ABD, Kanada ve İngiltere madenciliği çok seven ülkeler. Uzun yıllardır dünyanın dört bir yanındaki coğrafyaları yerle bir edip zehirleyen ve halkları kölelik koşullarında çalıştıran bu ülkelerin tekel konumundaki şirketleri, bir süredir Türkiye’de cirit atıyor. MTA tarafından binlerce metre sondaj yapılarak hangi bölgede, kaç metre derinlikte, hangi madenlerin olduğu tespitleri yapılmış ve pazarlanmaya çıkılmış durumda. ABD gibi ülkelerdeki dev maden şirketleri için altın, gümüş, bakır gibi madenler önem arzetse de dönemsel olarak asıl hedeflerinin Nadir Toprak Elementleri’yle daha çok ilgilendiklerini belirtmek gerekiyor. Bugün Türkiye coğrafyasının dört bir yanında dağlar taşlar delik deşik edilip her türden maden çıkarım işlerinin tamamı yerli gibi gözükse de büyük maden tekellerinin alt taşeronu olan şirketler tarafından yürütülen bir yağma sürmekte. Endüstri 4.0’a hazırlanan emperyalist kapitalist sistemin gözü biraz önce belirttiğimiz gibi Nadir Toprak Elementleri’nde (NTE) olduğu bir gerçek.

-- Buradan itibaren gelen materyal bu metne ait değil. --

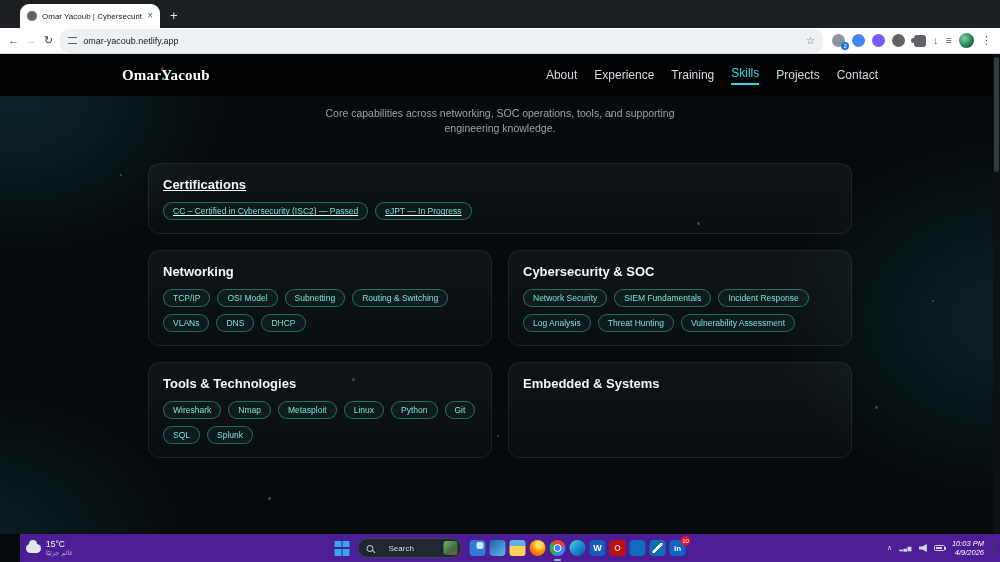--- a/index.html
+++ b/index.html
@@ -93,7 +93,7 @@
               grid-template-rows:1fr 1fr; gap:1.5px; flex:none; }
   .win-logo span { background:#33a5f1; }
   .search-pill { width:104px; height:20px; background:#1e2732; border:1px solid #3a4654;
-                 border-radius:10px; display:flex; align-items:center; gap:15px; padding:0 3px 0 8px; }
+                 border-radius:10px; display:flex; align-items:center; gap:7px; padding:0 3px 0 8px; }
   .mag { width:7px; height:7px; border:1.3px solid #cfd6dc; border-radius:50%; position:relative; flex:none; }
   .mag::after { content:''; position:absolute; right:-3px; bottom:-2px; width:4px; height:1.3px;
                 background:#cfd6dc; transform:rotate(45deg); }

Japonlar Nadir Toprak Elementleri’ni teknolojinin tohumu, ABD ise teknolojik metal olarak adlandırmaktadır. NTE üretimi solüsyon madenciliği, yeraltı madenciliği, açık işletme yöntemleri uygulanarak yapılmaktadır. Türkiye’deki NTE madenleri içinde yüzde 3 tenörlü 4 milyon ton olarak belirlenen bölge Eskişehir-Kızılcaören coğrafyası. Malatya-Kuluncak coğrafyasında ise yüzde 24 tenörlü 1000 ton rezerv olduğu belirlenmiş. Maden Tetkik ve Arama (MTA) Genel Müdürlüğü tarafından yapılan aramalar sonucunda Eskişehir-Beylikova, Malatya-Kuluncak, Sivas ve Burdur’da yeni NTE yatakları tespit edilmiş. Eskişehir-Beylikova’daki barit-fluorit ve bastnasit içeren yaklaşık 52 milyon ton NTE rezervinin ortalama NTE tenörünün yüzde 3,14 olduğu, Isparta- Sofular ve Kayseri-İncesu bölgelerinde de potansiyel NTE rezervleri bulunduğu belirtiliyor. Ayrıca Eskişehir-Sivrihisar-Küçük Höyüklü ve Koca Deve Bağırtan mevkiilerinde toryum rezervlerinin belirlenmiş olması, bu bölgelerin tamamında yakın gelecekte bir hareketlenme olabileceğini söylemek gerekiyor.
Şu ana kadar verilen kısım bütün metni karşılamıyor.